Texte:
Retour sur une campagne mouvementée

Au grand dam de certains, les élections présidentielles ont eu cette année des petits airs de telenovela brésilienne. Une narration soumise à de nombreux bouleversements et à des rebondissements plus ou moins prévisibles. Mais de quoi a-t-on le plus parlé au final ? Qu’est-ce qui nous a semblé le plus important ? Dans le tissu de réponses, un prénom ressort souvent, celui de Pénélope. Le scandale Fillon a tapissé les Unes des journaux aux quatre coins du pays et a largement occupé le débat politique. 

« La campagne a été gênante en tout point : que du scandale politique et rien sur les questions de fond ! » tranche Camille, 25 ans, féministe et militante LGBT.

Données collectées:

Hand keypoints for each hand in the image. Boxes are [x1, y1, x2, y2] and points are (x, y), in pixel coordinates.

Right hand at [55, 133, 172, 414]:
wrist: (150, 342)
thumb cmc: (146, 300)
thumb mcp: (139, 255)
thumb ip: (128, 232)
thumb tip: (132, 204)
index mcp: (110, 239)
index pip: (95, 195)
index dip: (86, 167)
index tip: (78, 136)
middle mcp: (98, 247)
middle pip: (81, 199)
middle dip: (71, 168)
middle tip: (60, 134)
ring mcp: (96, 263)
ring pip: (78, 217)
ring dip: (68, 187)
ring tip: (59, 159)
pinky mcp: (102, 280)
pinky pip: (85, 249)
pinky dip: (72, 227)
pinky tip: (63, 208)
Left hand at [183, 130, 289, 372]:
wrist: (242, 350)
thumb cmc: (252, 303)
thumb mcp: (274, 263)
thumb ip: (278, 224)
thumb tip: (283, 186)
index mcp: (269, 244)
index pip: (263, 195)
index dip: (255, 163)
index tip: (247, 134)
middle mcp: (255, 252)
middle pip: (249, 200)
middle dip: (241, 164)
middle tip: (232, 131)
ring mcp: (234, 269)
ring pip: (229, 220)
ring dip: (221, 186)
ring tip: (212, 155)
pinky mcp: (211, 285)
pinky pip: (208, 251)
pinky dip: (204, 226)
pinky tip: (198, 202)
...
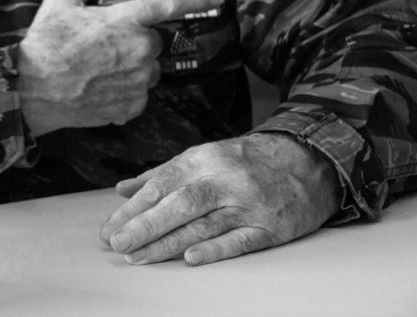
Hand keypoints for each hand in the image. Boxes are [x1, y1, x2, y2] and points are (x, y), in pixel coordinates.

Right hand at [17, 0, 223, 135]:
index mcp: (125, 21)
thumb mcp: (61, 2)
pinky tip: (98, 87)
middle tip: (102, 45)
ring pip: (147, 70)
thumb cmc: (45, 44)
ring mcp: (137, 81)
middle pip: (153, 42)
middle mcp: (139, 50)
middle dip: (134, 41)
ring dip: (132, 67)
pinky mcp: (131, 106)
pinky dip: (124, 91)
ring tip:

Consigne 1: D'après le texte, quel prénom ressort souvent dans les réponses sur la campagne ?
Consigne 2: Extrayez du texte tout le passage qui va de « Au grand dam » jusqu'à « le débat politique. ».

Zone de réponse 1: Pénélope.

Zone de réponse 2:
Au grand dam de certains, les élections présidentielles ont eu cette année des petits airs de telenovela brésilienne. Une narration soumise à de nombreux bouleversements et à des rebondissements plus ou moins prévisibles. Mais de quoi a-t-on le plus parlé au final ? Qu’est-ce qui nous a semblé le plus important ? Dans le tissu de réponses, un prénom ressort souvent, celui de Pénélope. Le scandale Fillon a tapissé les Unes des journaux aux quatre coins du pays et a largement occupé le débat politique.